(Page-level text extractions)
★ ★ ★ ★ ★
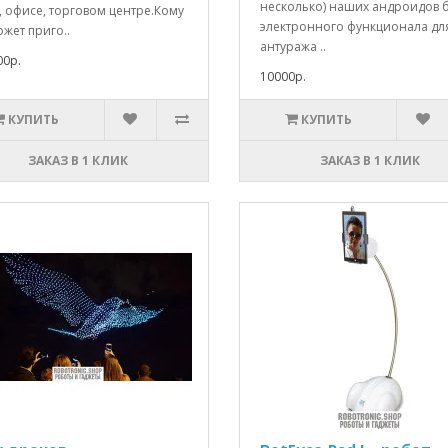
несколько) наших андроидов 
, офисе, торговом центре.Кому
электронного функционала дл
жет приго..
антуража ..
00р.
10000р.
КУПИТЬ
КУПИТЬ
ЗАКАЗ В 1 КЛИК
ЗАКАЗ В 1 КЛИК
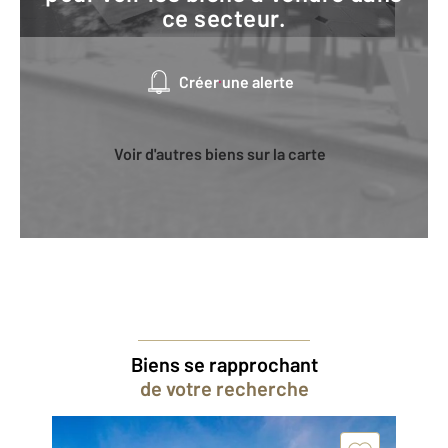
ce secteur.
Créer une alerte
Voir d'autres biens sur la carte
Biens se rapprochant
de votre recherche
★ ★ ★ ★ ★
▶ _EXERCISE_
A faithful copy of all the lines above is needed, with the pictures omitted.

▶ _RESULT FOR THIS TASK_
несколько) наших андроидов 
, офисе, торговом центре.Кому
электронного функционала дл
жет приго..
антуража ..
00р.
10000р.
КУПИТЬ
КУПИТЬ
ЗАКАЗ В 1 КЛИК
ЗАКАЗ В 1 КЛИК
ce secteur.
Créer une alerte
Voir d'autres biens sur la carte
Biens se rapprochant
de votre recherche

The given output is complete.